(Stored data entries)
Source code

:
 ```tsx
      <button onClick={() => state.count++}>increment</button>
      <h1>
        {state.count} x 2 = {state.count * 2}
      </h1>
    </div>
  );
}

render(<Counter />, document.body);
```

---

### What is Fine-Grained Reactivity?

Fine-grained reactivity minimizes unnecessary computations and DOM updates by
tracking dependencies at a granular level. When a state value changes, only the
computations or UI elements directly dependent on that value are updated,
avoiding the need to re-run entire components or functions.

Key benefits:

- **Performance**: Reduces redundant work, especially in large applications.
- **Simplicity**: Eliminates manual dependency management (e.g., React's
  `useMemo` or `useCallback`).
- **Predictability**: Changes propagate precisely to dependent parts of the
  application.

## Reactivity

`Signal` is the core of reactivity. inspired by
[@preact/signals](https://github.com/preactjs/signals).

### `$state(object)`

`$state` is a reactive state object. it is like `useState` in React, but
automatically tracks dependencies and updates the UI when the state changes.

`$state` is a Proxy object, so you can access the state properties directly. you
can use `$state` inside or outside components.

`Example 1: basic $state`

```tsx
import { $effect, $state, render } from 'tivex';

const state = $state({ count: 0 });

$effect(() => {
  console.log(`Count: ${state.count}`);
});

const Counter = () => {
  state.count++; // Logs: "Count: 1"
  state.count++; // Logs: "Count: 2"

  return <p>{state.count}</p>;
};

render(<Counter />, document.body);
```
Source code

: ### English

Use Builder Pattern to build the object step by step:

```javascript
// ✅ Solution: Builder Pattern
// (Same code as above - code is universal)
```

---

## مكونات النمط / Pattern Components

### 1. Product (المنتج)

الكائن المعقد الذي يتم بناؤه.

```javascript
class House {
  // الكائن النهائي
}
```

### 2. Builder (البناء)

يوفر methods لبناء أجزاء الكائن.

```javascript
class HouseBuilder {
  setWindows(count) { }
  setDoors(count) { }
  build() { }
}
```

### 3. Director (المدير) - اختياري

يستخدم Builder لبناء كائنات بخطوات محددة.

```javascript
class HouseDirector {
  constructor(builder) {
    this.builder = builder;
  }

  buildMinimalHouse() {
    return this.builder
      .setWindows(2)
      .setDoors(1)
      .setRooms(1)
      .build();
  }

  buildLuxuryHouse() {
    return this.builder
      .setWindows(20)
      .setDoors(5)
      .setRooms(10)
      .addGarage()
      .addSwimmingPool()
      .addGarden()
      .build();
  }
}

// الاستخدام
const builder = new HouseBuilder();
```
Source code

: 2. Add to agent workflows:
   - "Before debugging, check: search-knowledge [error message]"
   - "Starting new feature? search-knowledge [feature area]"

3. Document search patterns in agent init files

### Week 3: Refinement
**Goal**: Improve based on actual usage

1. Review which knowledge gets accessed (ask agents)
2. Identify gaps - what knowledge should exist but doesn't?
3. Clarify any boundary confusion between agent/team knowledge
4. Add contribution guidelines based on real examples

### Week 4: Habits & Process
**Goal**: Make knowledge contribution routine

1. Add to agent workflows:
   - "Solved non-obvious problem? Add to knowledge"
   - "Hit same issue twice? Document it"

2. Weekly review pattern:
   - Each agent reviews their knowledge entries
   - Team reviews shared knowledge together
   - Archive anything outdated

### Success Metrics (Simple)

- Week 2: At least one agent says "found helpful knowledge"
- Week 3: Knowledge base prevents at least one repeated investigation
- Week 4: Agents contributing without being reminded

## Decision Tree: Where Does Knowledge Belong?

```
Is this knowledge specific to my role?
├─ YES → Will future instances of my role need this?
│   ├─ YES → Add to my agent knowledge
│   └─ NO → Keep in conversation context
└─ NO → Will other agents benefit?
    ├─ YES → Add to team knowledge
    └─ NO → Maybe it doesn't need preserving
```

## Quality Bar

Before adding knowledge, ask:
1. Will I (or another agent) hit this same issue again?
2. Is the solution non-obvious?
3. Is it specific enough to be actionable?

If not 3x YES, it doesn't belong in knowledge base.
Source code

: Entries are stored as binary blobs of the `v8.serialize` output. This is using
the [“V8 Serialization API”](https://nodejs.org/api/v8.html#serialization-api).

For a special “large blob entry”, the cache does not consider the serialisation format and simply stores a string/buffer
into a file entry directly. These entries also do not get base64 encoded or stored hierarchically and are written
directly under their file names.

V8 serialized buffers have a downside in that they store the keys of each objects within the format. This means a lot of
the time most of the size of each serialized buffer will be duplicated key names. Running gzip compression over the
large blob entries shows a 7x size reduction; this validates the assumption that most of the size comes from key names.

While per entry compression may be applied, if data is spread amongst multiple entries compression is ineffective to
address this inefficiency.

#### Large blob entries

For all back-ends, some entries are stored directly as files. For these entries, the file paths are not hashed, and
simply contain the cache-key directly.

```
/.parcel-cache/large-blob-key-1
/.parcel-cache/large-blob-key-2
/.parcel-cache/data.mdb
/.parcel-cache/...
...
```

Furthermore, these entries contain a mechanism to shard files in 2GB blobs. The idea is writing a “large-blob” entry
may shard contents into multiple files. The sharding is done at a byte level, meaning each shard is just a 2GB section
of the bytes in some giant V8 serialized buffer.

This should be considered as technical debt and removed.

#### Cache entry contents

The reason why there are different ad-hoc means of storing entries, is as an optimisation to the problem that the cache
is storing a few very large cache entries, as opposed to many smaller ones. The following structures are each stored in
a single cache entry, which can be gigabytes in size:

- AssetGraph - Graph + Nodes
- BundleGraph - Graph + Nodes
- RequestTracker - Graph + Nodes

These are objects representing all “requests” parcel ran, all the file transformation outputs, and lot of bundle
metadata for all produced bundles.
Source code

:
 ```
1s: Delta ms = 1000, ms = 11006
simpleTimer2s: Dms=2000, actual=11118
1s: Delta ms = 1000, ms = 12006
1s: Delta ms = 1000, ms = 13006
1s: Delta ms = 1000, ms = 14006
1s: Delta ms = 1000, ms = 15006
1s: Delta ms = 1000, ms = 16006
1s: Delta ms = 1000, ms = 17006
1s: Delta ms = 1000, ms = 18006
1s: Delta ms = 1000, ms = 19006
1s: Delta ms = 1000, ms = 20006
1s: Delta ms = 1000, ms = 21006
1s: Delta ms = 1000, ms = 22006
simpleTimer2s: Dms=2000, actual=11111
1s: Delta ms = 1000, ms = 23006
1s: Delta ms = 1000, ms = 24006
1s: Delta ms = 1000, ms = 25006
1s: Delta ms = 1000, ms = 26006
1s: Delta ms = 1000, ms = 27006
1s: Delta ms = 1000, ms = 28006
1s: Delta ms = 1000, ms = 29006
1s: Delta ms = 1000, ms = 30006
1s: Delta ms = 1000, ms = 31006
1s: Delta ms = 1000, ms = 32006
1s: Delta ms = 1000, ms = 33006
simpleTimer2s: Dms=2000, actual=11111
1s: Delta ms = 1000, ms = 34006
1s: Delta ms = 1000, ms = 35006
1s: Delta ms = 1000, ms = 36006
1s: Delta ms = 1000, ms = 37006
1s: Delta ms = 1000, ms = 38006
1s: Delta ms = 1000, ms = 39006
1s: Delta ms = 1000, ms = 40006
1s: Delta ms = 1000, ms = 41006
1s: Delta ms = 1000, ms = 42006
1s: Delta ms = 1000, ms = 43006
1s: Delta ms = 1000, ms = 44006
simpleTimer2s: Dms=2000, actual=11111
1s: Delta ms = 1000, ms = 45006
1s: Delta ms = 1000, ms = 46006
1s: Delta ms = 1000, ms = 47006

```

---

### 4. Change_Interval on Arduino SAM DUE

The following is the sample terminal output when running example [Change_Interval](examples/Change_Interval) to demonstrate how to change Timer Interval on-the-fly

About this exercise
What is needed is a word-for-word copy of the records.

Exercise response
Source code

:
 ```tsx
      <button onClick={() => state.count++}>increment</button>
      <h1>
        {state.count} x 2 = {state.count * 2}
      </h1>
    </div>
  );
}

render(<Counter />, document.body);
```

---

### What is Fine-Grained Reactivity?

Fine-grained reactivity minimizes unnecessary computations and DOM updates by
tracking dependencies at a granular level. When a state value changes, only the
computations or UI elements directly dependent on that value are updated,
avoiding the need to re-run entire components or functions.

Key benefits:

- **Performance**: Reduces redundant work, especially in large applications.
- **Simplicity**: Eliminates manual dependency management (e.g., React's
  `useMemo` or `useCallback`).
- **Predictability**: Changes propagate precisely to dependent parts of the
  application.

## Reactivity

`Signal` is the core of reactivity. inspired by
[@preact/signals](https://github.com/preactjs/signals).

### `$state(object)`

`$state` is a reactive state object. it is like `useState` in React, but
automatically tracks dependencies and updates the UI when the state changes.

`$state` is a Proxy object, so you can access the state properties directly. you
can use `$state` inside or outside components.

`Example 1: basic $state`

```tsx
import { $effect, $state, render } from 'tivex';

const state = $state({ count: 0 });

$effect(() => {
  console.log(`Count: ${state.count}`);
});

const Counter = () => {
  state.count++; // Logs: "Count: 1"
  state.count++; // Logs: "Count: 2"

  return <p>{state.count}</p>;
};

render(<Counter />, document.body);
```
Source code

: ### English

Use Builder Pattern to build the object step by step:

```javascript
// ✅ Solution: Builder Pattern
// (Same code as above - code is universal)
```

---

## مكونات النمط / Pattern Components

### 1. Product (المنتج)

الكائن المعقد الذي يتم بناؤه.

```javascript
class House {
  // الكائن النهائي
}
```

### 2. Builder (البناء)

يوفر methods لبناء أجزاء الكائن.

```javascript
class HouseBuilder {
  setWindows(count) { }
  setDoors(count) { }
  build() { }
}
```

### 3. Director (المدير) - اختياري

يستخدم Builder لبناء كائنات بخطوات محددة.

```javascript
class HouseDirector {
  constructor(builder) {
    this.builder = builder;
  }

  buildMinimalHouse() {
    return this.builder
      .setWindows(2)
      .setDoors(1)
      .setRooms(1)
      .build();
  }

  buildLuxuryHouse() {
    return this.builder
      .setWindows(20)
      .setDoors(5)
      .setRooms(10)
      .addGarage()
      .addSwimmingPool()
      .addGarden()
      .build();
  }
}

// الاستخدام
const builder = new HouseBuilder();
```
Source code

: 2. Add to agent workflows:
   - "Before debugging, check: search-knowledge [error message]"
   - "Starting new feature? search-knowledge [feature area]"

3. Document search patterns in agent init files

### Week 3: Refinement
**Goal**: Improve based on actual usage

1. Review which knowledge gets accessed (ask agents)
2. Identify gaps - what knowledge should exist but doesn't?
3. Clarify any boundary confusion between agent/team knowledge
4. Add contribution guidelines based on real examples

### Week 4: Habits & Process
**Goal**: Make knowledge contribution routine

1. Add to agent workflows:
   - "Solved non-obvious problem? Add to knowledge"
   - "Hit same issue twice? Document it"

2. Weekly review pattern:
   - Each agent reviews their knowledge entries
   - Team reviews shared knowledge together
   - Archive anything outdated

### Success Metrics (Simple)

- Week 2: At least one agent says "found helpful knowledge"
- Week 3: Knowledge base prevents at least one repeated investigation
- Week 4: Agents contributing without being reminded

## Decision Tree: Where Does Knowledge Belong?

```
Is this knowledge specific to my role?
├─ YES → Will future instances of my role need this?
│   ├─ YES → Add to my agent knowledge
│   └─ NO → Keep in conversation context
└─ NO → Will other agents benefit?
    ├─ YES → Add to team knowledge
    └─ NO → Maybe it doesn't need preserving
```

## Quality Bar

Before adding knowledge, ask:
1. Will I (or another agent) hit this same issue again?
2. Is the solution non-obvious?
3. Is it specific enough to be actionable?

If not 3x YES, it doesn't belong in knowledge base.
Source code

: Entries are stored as binary blobs of the `v8.serialize` output. This is using
the [“V8 Serialization API”](https://nodejs.org/api/v8.html#serialization-api).

For a special “large blob entry”, the cache does not consider the serialisation format and simply stores a string/buffer
into a file entry directly. These entries also do not get base64 encoded or stored hierarchically and are written
directly under their file names.

V8 serialized buffers have a downside in that they store the keys of each objects within the format. This means a lot of
the time most of the size of each serialized buffer will be duplicated key names. Running gzip compression over the
large blob entries shows a 7x size reduction; this validates the assumption that most of the size comes from key names.

While per entry compression may be applied, if data is spread amongst multiple entries compression is ineffective to
address this inefficiency.

#### Large blob entries

For all back-ends, some entries are stored directly as files. For these entries, the file paths are not hashed, and
simply contain the cache-key directly.

```
/.parcel-cache/large-blob-key-1
/.parcel-cache/large-blob-key-2
/.parcel-cache/data.mdb
/.parcel-cache/...
...
```

Furthermore, these entries contain a mechanism to shard files in 2GB blobs. The idea is writing a “large-blob” entry
may shard contents into multiple files. The sharding is done at a byte level, meaning each shard is just a 2GB section
of the bytes in some giant V8 serialized buffer.

This should be considered as technical debt and removed.

#### Cache entry contents

The reason why there are different ad-hoc means of storing entries, is as an optimisation to the problem that the cache
is storing a few very large cache entries, as opposed to many smaller ones. The following structures are each stored in
a single cache entry, which can be gigabytes in size:

- AssetGraph - Graph + Nodes
- BundleGraph - Graph + Nodes
- RequestTracker - Graph + Nodes

These are objects representing all “requests” parcel ran, all the file transformation outputs, and lot of bundle
metadata for all produced bundles.
Source code

:
 ```
1s: Delta ms = 1000, ms = 11006
simpleTimer2s: Dms=2000, actual=11118
1s: Delta ms = 1000, ms = 12006
1s: Delta ms = 1000, ms = 13006
1s: Delta ms = 1000, ms = 14006
1s: Delta ms = 1000, ms = 15006
1s: Delta ms = 1000, ms = 16006
1s: Delta ms = 1000, ms = 17006
1s: Delta ms = 1000, ms = 18006
1s: Delta ms = 1000, ms = 19006
1s: Delta ms = 1000, ms = 20006
1s: Delta ms = 1000, ms = 21006
1s: Delta ms = 1000, ms = 22006
simpleTimer2s: Dms=2000, actual=11111
1s: Delta ms = 1000, ms = 23006
1s: Delta ms = 1000, ms = 24006
1s: Delta ms = 1000, ms = 25006
1s: Delta ms = 1000, ms = 26006
1s: Delta ms = 1000, ms = 27006
1s: Delta ms = 1000, ms = 28006
1s: Delta ms = 1000, ms = 29006
1s: Delta ms = 1000, ms = 30006
1s: Delta ms = 1000, ms = 31006
1s: Delta ms = 1000, ms = 32006
1s: Delta ms = 1000, ms = 33006
simpleTimer2s: Dms=2000, actual=11111
1s: Delta ms = 1000, ms = 34006
1s: Delta ms = 1000, ms = 35006
1s: Delta ms = 1000, ms = 36006
1s: Delta ms = 1000, ms = 37006
1s: Delta ms = 1000, ms = 38006
1s: Delta ms = 1000, ms = 39006
1s: Delta ms = 1000, ms = 40006
1s: Delta ms = 1000, ms = 41006
1s: Delta ms = 1000, ms = 42006
1s: Delta ms = 1000, ms = 43006
1s: Delta ms = 1000, ms = 44006
simpleTimer2s: Dms=2000, actual=11111
1s: Delta ms = 1000, ms = 45006
1s: Delta ms = 1000, ms = 46006
1s: Delta ms = 1000, ms = 47006

```

---

### 4. Change_Interval on Arduino SAM DUE

The following is the sample terminal output when running example [Change_Interval](examples/Change_Interval) to demonstrate how to change Timer Interval on-the-fly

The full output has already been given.